(EXTRACTED MATERIAL Opens)

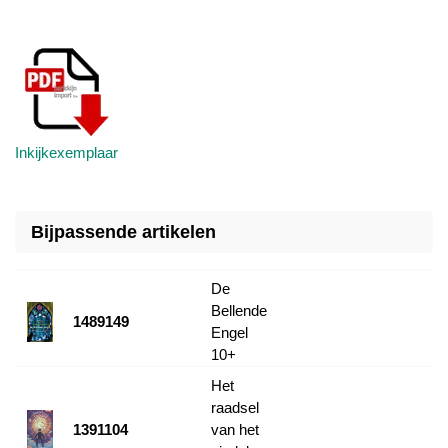
Inkijkexemplaar
Bijpassende artikelen
De
Bellende
1489149
Engel
10+
Het
raadsel
1391104
van het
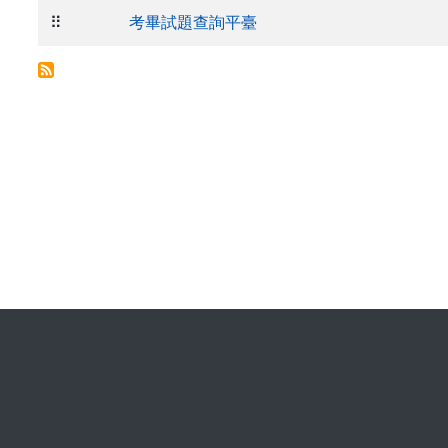
⠿
考畢試題查詢平臺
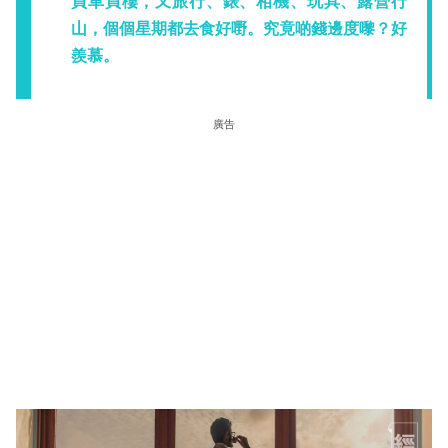
買車買樓，又旅行、錶、相機、玩具、露營行
山，個個星期都去食好嘢。究竟啲錢邊度嚟？好
羨慕。
廣告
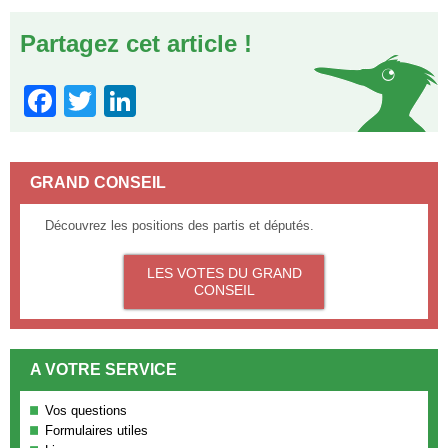
Partagez cet article !
Facebook
Twitter
LinkedIn
GRAND CONSEIL
Découvrez les positions des partis et députés.
LES VOTES DU GRAND
CONSEIL
A VOTRE SERVICE
Vos questions
Formulaires utiles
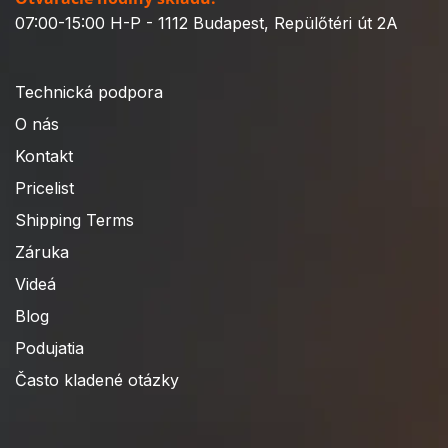
07:00-15:00 H-P - 1112 Budapest, Repülőtéri út 2A
Technická podpora
O nás
Kontakt
Pricelist
Shipping Terms
Záruka
Videá
Blog
Podujatia
Často kladené otázky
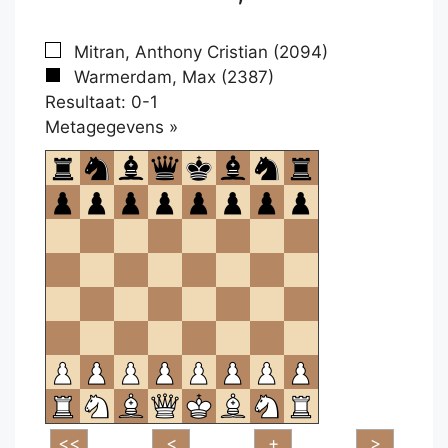
Mitran, Anthony Cristian (2094)
Warmerdam, Max (2387)
Resultaat: 0-1
Klikken
Metagegevens »
om
te
openen.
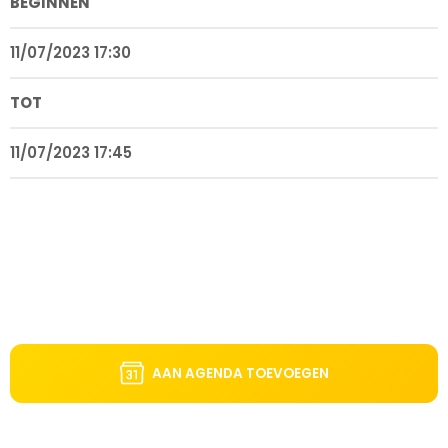
BEGINNEN
11/07/2023 17:30
TOT
11/07/2023 17:45
AAN AGENDA TOEVOEGEN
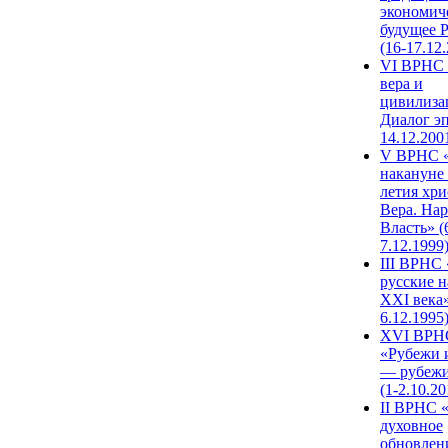
экономич
будущее 
(16-17.12
VI ВРНС 
вера и
цивилиза
Диалог эп
14.12.200
V ВРНС «
накануне 
летия хри
Вера. Нар
Власть» (
7.12.1999
III ВРНС 
русские н
XXI века»
6.12.1995
XVI ВРН
«Рубежи 
— рубежи
(1-2.10.20
II ВРНС 
духовное
обновлен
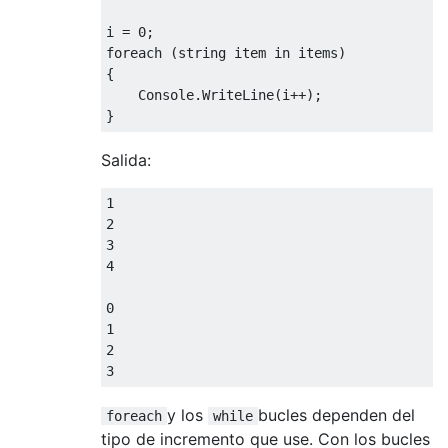
i = 0;

foreach (string item in items)

{

    Console.WriteLine(i++);

Salida:
1

2

3

4

0

1

2

y los
bucles dependen del
foreach
while
tipo de incremento que use. Con los bucles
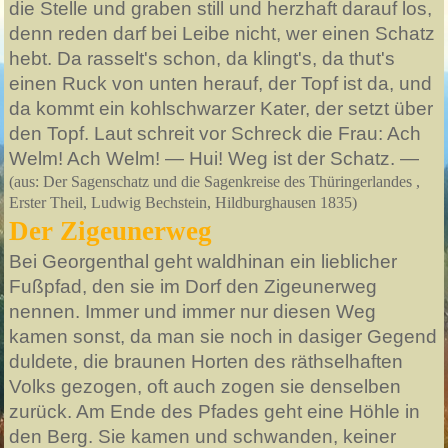
die Stelle und graben still und herzhaft darauf los,
denn reden darf bei Leibe nicht, wer einen Schatz
hebt. Da rasselt's schon, da klingt's, da thut's
einen Ruck von unten herauf, der Topf ist da, und
da kommt ein kohlschwarzer Kater, der setzt über
den Topf. Laut schreit vor Schreck die Frau: Ach
Welm! Ach Welm! — Hui! Weg ist der Schatz. —
(aus: Der Sagenschatz und die Sagenkreise des Thüringerlandes ,
Erster Theil, Ludwig Bechstein, Hildburghausen 1835)
Der Zigeunerweg
Bei Georgenthal geht waldhinan ein lieblicher
Fußpfad, den sie im Dorf den Zigeunerweg
nennen. Immer und immer nur diesen Weg
kamen sonst, da man sie noch in dasiger Gegend
duldete, die braunen Horten des räthselhaften
Volks gezogen, oft auch zogen sie denselben
zurück. Am Ende des Pfades geht eine Höhle in
den Berg. Sie kamen und schwanden, keiner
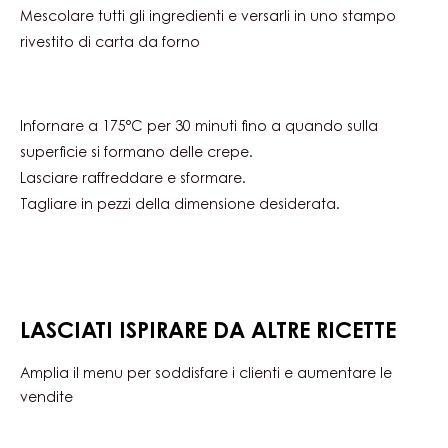
2
cucchiaio(i)
166 g
Zucchero di canna
1 g
Sale
PREPARAZIONE
:
DOLCE
VEGANO
Mescolare tutti gli ingredienti e versarli in uno stampo
AL
rivestito di carta da forno
CIOCCOLATO
Infornare a 175°C per 30 minuti fino a quando sulla
superficie si formano delle crepe.
Lasciare raffreddare e sformare.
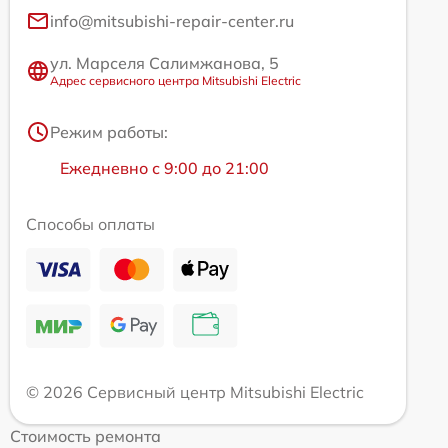
info@mitsubishi-repair-center.ru
ул. Марселя Салимжанова, 5
Адрес сервисного центра Mitsubishi Electric
Режим работы:
Ежедневно с 9:00 до 21:00
Способы оплаты
© 2026 Сервисный центр Mitsubishi Electric
Стоимость ремонта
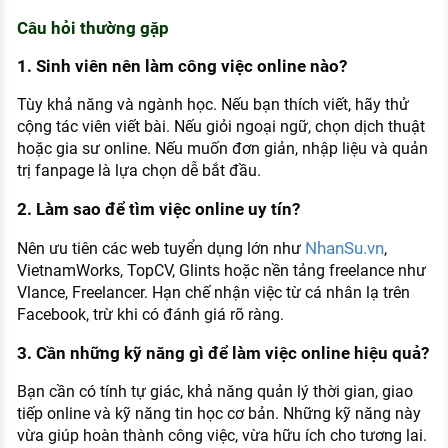
Câu hỏi thường gặp
1. Sinh viên nên làm công việc online nào?
Tùy khả năng và ngành học. Nếu bạn thích viết, hãy thử
cộng tác viên viết bài. Nếu giỏi ngoại ngữ, chọn dịch thuật
hoặc gia sư online. Nếu muốn đơn giản, nhập liệu và quản
trị fanpage là lựa chọn dễ bắt đầu.
2. Làm sao để tìm việc online uy tín?
NhanSu.vn
Nên ưu tiên các web tuyển dụng lớn như
,
VietnamWorks, TopCV, Glints hoặc nền tảng freelance như
Vlance, Freelancer. Hạn chế nhận việc từ cá nhân lạ trên
Facebook, trừ khi có đánh giá rõ ràng.
3. Cần những kỹ năng gì để làm việc online hiệu quả?
Bạn cần có tính tự giác, khả năng quản lý thời gian, giao
tiếp online và kỹ năng tin học cơ bản. Những kỹ năng này
vừa giúp hoàn thành công việc, vừa hữu ích cho tương lai.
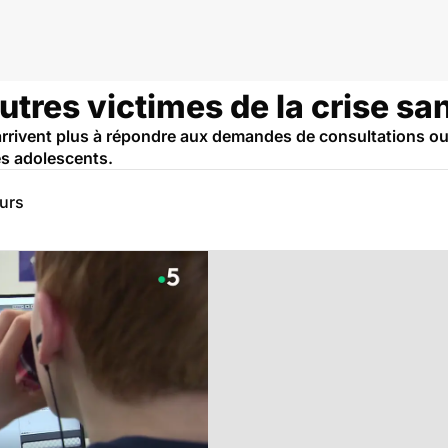
utres victimes de la crise san
rrivent plus à répondre aux demandes de consultations ou 
es adolescents.
eurs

(EXTRACTED MATERIAL Closes)

§ **EXERCISE PROMPT**:
Pictures in the records are to be left out; repeat everything else exactly.

§ **SOLVED EXERCISE**:
Inkijkexemplaar
Bijpassende artikelen
De
Bellende
1489149
Engel
10+
Het
raadsel
1391104
van het
⠿
考畢試題查詢平臺
買車買樓，又旅行、錶、相機、玩具、露營行
山，個個星期都去食好嘢。究竟啲錢邊度嚟？好
羨慕。
廣告
Partagez cet article !
Facebook
Twitter
LinkedIn
GRAND CONSEIL
Découvrez les positions des partis et députés.
LES VOTES DU GRAND
CONSEIL
A VOTRE SERVICE
Vos questions
Formulaires utiles
07:00-15:00 H-P - 1112 Budapest, Repülőtéri út 2A
Technická podpora
O nás
Kontakt
Pricelist
Shipping Terms
Záruka
Videá
Blog
Podujatia
Často kladené otázky
Mitran, Anthony Cristian (2094)
Warmerdam, Max (2387)
Resultaat: 0-1
Klikken
Metagegevens »
om
te
openen.
BEGINNEN
11/07/2023 17:30
TOT
11/07/2023 17:45
AAN AGENDA TOEVOEGEN
экономич
будущее 
(16-17.12
VI ВРНС 
вера и
цивилиза
Диалог эп
14.12.200
V ВРНС «
накануне 
летия хри
Вера. Нар
Власть» (
7.12.1999
III ВРНС 
русские н
XXI века»
6.12.1995
XVI ВРН
«Рубежи 
— рубежи
(1-2.10.20
II ВРНС 
духовное
обновлен
i = 0;

foreach (string item in items)

{

    Console.WriteLine(i++);

Salida:
1

2

3

4

0

1

2

y los
bucles dependen del
foreach
while
tipo de incremento que use. Con los bucles
die Stelle und graben still und herzhaft darauf los,
denn reden darf bei Leibe nicht, wer einen Schatz
hebt. Da rasselt's schon, da klingt's, da thut's
einen Ruck von unten herauf, der Topf ist da, und
da kommt ein kohlschwarzer Kater, der setzt über
den Topf. Laut schreit vor Schreck die Frau: Ach
Welm! Ach Welm! — Hui! Weg ist der Schatz. —
(aus: Der Sagenschatz und die Sagenkreise des Thüringerlandes ,
Erster Theil, Ludwig Bechstein, Hildburghausen 1835)
Der Zigeunerweg
Bei Georgenthal geht waldhinan ein lieblicher
Fußpfad, den sie im Dorf den Zigeunerweg
nennen. Immer und immer nur diesen Weg
kamen sonst, da man sie noch in dasiger Gegend
duldete, die braunen Horten des räthselhaften
Volks gezogen, oft auch zogen sie denselben
zurück. Am Ende des Pfades geht eine Höhle in
den Berg. Sie kamen und schwanden, keiner
2
cucchiaio(i)
166 g
Zucchero di canna
1 g
Sale
PREPARAZIONE
:
DOLCE
VEGANO
Mescolare tutti gli ingredienti e versarli in uno stampo
AL
rivestito di carta da forno
CIOCCOLATO
Infornare a 175°C per 30 minuti fino a quando sulla
superficie si formano delle crepe.
Lasciare raffreddare e sformare.
info@mitsubishi-repair-center.ru
ул. Марселя Салимжанова, 5
Адрес сервисного центра Mitsubishi Electric
Режим работы:
Ежедневно с 9:00 до 21:00
Способы оплаты
© 2026 Сервисный центр Mitsubishi Electric
Стоимость ремонта
Câu hỏi thường gặp
1. Sinh viên nên làm công việc online nào?
Tùy khả năng và ngành học. Nếu bạn thích viết, hãy thử
cộng tác viên viết bài. Nếu giỏi ngoại ngữ, chọn dịch thuật
hoặc gia sư online. Nếu muốn đơn giản, nhập liệu và quản
trị fanpage là lựa chọn dễ bắt đầu.
2. Làm sao để tìm việc online uy tín?
NhanSu.vn
Nên ưu tiên các web tuyển dụng lớn như
,
VietnamWorks, TopCV, Glints hoặc nền tảng freelance như
Vlance, Freelancer. Hạn chế nhận việc từ cá nhân lạ trên
Facebook, trừ khi có đánh giá rõ ràng.
3. Cần những kỹ năng gì để làm việc online hiệu quả?
Bạn cần có tính tự giác, khả năng quản lý thời gian, giao
tiếp online và kỹ năng tin học cơ bản. Những kỹ năng này
vừa giúp hoàn thành công việc, vừa hữu ích cho tương lai.
utres victimes de la crise san
rrivent plus à répondre aux demandes de consultations ou 
es adolescents.
eurs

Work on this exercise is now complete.